Question

The following distribution shows the daily pocket allowance of children of a locality. The mean pocket allowance is Rs 18. Find the missing frequency f.

Daily pocket	11 - 13	13 - 15	15 - 17	17 - 19	19 - 21	21 - 23	23 - 25
Number of workers	7	6	9	13	f	5	4

Answer 1

To find the class mark ($x_i$) for each interval, the following relation is used.

Class mark $(x_i)$ = $\frac {\text{Upper \,limit + Lower \,limit}}{2}$

Given that, mean pocket allowance,

Taking 18 as assured mean (a), $d_i$, and $f_id_i$ can be calculated as follows.

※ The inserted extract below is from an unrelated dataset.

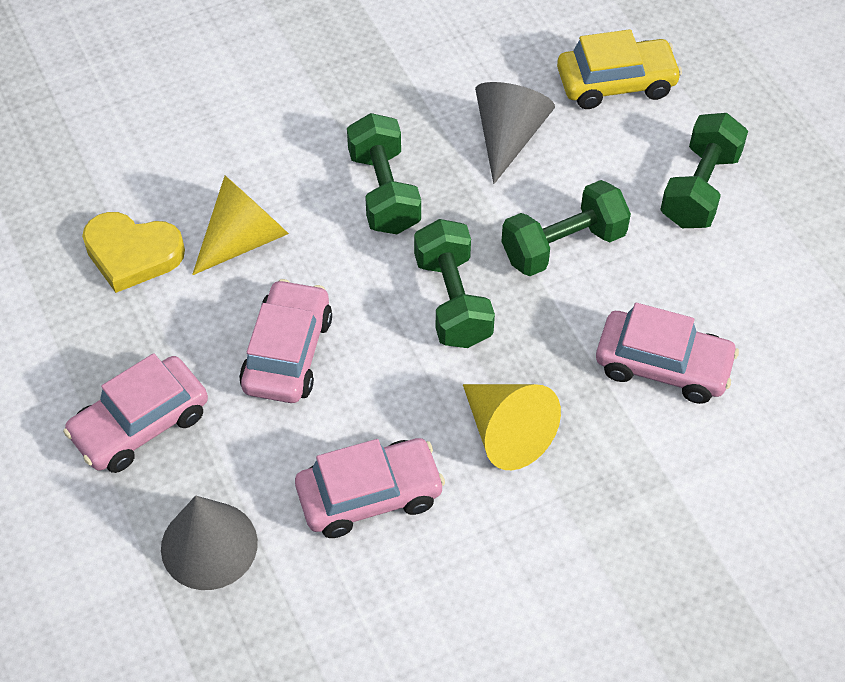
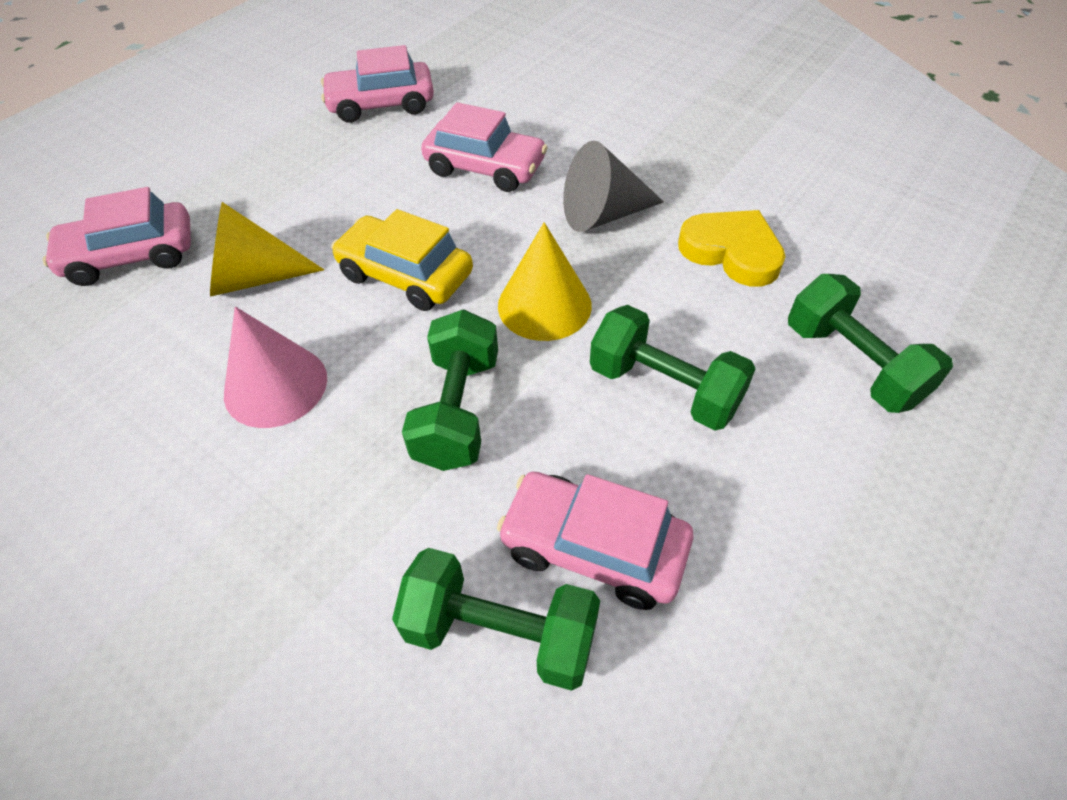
grey cone: 2 -> 1
pink cone: 0 -> 1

**Daily pocket allowance (in Rs) **	Number of children ( $f_i$**) **	**Class mark $\bf{x_i}$ **	$\bf{d_i = x_i -150}$	$\bf{f_id_i}$
11 - 13	7	-6	-6	-42
**13 - 15 **	6	14	-4	-24
15 - 17	9	16	-2	-18
17 - 19	13	18	0	0
19 - 21	$f$	20	2	2$f$
21 - 23	5	22	4	20
23 - 25	4	24	6	24
**Total **	$\sum f_i$ = 44 + $f$			2 $f$** - 40**

From the table, we obtain

$\sum f_i = 44 +f$
$\sum f_id_i = 2f - 40$

Mean, $\overset{-}{x} = a + (\frac{\sum f_id_i}{\sum f_i})$

     18 = $18 + (\frac{2f - 40 }{44 + f})$

      0  =$\frac{2f - 40 }{44 + f}$

2$f$ - 40 = 0
2$f$ = 40
$f$ = 20

Hence, the missing frequency f is 20.